Because i am currently building the dictionary file by trawling news
articles each word I pull from an article needs to be checked in the
dictionary to see if we already have it(I don't want to store each word
more than once). My current methodology means I only have to look at a
maximum of 4 words(out of 2.5 million) to see if I already have this
word stored in memory. Does this still mean my retrieval method is Big(N
Squared)
It depends what you're counting, and how you're counting it.
If you're counting the number of String comparisons involved
in looking up one String value in a table that already holds N
values, the effort is O(N). You choose one of M lists, which holds
(on the average) N/M items, and you search the list. The search
effort is proportional to the list length, hence (since M is a
constant and since Big-Oh swallows proportionality constants) the
search effort is O(N). With a very small multiplier, to be sure,
but still O(N).
But maybe M isn't constant after all; you said you chose it
to be roughly twice the size of the expected N. If you regard M
as a function of N rather than a constant, then the average list
length N/M is N/(2*N) is 0.5, itself a constant, and the search
effort is O(1). Different ground rules, different outcomes.

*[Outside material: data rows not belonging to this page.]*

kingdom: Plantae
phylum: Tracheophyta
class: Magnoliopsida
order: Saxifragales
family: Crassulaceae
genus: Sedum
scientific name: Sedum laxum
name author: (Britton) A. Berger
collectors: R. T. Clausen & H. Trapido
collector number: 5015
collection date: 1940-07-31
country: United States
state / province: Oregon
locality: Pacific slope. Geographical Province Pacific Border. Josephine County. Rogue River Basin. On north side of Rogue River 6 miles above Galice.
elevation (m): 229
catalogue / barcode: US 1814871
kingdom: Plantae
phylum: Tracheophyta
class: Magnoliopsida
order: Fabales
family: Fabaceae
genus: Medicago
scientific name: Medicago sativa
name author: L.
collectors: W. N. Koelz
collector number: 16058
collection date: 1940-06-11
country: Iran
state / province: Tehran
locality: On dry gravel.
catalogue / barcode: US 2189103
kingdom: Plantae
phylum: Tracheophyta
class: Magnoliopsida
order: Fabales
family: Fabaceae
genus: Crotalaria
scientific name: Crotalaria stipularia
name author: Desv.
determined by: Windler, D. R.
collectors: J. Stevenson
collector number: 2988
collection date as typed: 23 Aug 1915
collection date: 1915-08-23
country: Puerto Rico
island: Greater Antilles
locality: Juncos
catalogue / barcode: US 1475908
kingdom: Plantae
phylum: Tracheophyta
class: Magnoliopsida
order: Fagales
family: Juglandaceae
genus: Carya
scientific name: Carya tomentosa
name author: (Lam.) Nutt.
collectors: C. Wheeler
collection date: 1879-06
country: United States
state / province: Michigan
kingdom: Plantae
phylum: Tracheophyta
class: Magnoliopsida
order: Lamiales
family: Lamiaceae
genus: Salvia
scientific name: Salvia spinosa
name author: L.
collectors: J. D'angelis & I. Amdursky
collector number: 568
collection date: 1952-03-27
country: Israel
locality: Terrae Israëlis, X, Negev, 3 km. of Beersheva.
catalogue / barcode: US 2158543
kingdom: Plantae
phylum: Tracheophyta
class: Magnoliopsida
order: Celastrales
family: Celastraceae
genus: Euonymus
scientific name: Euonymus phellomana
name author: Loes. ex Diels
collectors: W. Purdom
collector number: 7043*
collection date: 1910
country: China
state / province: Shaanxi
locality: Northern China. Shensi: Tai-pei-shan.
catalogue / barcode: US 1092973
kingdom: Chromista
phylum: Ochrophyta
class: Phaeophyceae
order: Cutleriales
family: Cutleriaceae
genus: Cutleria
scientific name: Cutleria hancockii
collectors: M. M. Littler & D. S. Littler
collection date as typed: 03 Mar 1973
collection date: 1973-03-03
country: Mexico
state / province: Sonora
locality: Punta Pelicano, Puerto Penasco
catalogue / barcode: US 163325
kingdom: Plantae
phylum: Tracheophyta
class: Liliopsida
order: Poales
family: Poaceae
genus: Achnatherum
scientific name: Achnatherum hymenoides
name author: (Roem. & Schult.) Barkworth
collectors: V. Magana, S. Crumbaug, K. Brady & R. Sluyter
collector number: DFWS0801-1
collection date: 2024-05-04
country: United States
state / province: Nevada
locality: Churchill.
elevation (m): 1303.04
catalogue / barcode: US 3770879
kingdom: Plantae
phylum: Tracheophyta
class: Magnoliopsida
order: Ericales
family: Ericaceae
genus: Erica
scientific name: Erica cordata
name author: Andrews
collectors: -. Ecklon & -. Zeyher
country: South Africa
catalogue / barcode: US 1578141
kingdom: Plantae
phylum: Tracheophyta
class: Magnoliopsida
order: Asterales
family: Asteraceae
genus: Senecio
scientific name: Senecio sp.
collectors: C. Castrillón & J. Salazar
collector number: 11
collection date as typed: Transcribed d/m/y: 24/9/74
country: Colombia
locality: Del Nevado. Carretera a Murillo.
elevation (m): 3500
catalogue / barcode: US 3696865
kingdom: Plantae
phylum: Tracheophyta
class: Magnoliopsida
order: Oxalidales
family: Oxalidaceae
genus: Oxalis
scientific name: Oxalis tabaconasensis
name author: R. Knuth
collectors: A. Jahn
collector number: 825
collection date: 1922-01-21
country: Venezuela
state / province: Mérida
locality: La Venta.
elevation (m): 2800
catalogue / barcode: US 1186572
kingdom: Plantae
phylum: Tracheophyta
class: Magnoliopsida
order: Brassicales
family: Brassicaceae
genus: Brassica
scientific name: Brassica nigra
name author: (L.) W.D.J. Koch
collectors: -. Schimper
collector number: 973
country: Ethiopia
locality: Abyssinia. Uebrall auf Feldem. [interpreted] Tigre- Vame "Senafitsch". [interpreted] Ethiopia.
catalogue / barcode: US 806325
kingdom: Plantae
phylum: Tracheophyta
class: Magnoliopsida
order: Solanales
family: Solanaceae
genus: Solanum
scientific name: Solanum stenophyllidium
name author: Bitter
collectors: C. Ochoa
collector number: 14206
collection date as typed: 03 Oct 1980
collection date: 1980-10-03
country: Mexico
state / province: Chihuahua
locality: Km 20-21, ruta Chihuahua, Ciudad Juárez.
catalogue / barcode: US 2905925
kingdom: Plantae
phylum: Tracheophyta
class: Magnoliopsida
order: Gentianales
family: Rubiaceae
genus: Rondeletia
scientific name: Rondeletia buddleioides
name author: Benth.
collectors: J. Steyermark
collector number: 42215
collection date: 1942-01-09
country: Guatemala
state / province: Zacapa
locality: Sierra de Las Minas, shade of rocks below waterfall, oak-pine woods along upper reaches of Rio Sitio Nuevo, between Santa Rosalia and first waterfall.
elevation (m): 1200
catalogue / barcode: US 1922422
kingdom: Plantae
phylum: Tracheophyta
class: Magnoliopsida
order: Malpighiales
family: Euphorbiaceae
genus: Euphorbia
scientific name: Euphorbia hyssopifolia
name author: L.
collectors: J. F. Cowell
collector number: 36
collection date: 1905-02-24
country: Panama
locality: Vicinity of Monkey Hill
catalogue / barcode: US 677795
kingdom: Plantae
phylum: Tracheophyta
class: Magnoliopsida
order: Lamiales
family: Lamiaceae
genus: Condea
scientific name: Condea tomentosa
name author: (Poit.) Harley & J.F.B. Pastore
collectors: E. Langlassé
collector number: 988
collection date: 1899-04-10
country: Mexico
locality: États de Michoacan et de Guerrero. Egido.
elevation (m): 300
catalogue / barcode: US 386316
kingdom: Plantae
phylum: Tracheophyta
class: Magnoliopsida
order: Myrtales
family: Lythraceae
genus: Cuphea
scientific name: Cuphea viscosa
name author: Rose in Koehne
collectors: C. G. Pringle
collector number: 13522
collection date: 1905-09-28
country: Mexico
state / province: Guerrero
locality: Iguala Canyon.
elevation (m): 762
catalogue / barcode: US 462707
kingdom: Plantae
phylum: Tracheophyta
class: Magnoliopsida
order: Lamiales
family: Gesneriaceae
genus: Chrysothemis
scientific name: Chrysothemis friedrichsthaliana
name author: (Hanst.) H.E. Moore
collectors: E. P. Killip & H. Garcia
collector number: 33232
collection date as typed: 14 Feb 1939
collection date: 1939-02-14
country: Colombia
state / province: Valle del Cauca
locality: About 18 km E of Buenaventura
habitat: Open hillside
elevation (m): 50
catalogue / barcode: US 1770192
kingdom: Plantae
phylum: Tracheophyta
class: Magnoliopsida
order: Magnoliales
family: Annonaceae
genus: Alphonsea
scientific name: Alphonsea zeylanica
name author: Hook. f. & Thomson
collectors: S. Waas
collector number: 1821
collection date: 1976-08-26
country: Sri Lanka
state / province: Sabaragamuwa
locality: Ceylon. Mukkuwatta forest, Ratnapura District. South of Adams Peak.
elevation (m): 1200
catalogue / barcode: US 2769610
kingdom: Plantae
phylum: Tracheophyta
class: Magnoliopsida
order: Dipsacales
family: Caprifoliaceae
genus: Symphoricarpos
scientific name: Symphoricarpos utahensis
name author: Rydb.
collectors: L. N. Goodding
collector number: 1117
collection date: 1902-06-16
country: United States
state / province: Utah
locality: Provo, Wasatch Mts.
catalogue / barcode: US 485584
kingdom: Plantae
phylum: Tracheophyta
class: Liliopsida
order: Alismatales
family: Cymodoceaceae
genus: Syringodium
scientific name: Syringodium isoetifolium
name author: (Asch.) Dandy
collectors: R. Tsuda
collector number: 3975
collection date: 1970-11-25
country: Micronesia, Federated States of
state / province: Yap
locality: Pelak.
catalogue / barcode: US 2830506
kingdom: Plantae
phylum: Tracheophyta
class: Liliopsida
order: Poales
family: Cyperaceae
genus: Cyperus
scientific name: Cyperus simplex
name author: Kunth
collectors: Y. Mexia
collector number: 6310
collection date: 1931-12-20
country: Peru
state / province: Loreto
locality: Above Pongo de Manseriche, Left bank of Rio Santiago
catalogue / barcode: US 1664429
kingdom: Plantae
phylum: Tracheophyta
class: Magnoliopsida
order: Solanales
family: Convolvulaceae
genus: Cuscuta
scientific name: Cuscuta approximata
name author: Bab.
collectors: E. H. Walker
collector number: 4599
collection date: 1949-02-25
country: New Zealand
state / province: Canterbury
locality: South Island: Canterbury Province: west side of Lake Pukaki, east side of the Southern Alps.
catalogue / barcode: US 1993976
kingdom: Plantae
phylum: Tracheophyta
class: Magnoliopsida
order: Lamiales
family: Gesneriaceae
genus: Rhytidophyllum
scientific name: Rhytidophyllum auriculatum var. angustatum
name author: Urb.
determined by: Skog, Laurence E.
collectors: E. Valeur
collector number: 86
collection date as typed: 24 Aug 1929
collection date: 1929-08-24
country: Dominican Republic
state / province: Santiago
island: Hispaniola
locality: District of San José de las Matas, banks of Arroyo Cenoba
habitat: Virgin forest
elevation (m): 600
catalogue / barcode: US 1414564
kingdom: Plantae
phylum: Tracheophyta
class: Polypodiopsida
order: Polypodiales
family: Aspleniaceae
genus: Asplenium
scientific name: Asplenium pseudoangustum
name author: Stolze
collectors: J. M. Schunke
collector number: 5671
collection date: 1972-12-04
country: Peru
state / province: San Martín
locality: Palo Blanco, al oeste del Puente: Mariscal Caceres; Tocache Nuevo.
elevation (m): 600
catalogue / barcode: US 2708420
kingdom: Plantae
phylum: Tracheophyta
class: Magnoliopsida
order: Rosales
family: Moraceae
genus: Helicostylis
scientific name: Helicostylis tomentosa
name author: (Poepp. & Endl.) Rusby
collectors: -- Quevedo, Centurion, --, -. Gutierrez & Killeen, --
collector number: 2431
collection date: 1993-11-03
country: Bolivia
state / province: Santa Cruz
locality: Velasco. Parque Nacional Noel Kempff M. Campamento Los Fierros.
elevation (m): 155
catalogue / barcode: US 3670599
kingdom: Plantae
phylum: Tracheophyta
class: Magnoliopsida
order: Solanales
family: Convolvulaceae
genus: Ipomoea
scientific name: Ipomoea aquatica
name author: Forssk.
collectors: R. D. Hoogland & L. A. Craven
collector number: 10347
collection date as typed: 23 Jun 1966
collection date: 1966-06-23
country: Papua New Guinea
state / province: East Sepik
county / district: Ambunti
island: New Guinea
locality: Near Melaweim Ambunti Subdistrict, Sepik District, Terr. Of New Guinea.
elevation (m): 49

Or maybe you're looking at the total effort to insert all N
items into an initially empty table. Then under the first model
the effort is proportional to 0/M + 1/M + ... + (N-1)/M, which
is N*(N-1)/(2*M) or O(N*N). Under the second model, the effort
is 0.5 + 0.5 + ... + 0.5 = N/2 which is O(N).
Or maybe you're noting that each word is inserted only once
but looked up many times, in which case things get much more
complex and you need to start worrying about effects like "common"
words entering into the table pretty early in the game while the
table is fairly small, and "rare" words appearing later on when
the table has grown large. Also, searches for "common" words are
almost always successful, while those for "rare" words have more
chance of being unsuccessful. A thorny thicket, to be sure.
Or maybe you're also trying to account for the time spent in
computing the hash codes, in which case the lengths of the Strings
enter into the picture, and not just their quantity.
Big-Oh exists for the purpose of sweeping unimportant details
under the rug, deliberately discarding precision. But you can only
use Big-Oh well if you're precise about what you're approximating,
about what "N" means, about what things you model as constants and
what you consider variable, and so on. You can only throw away
precision if you're precise about throwing it away!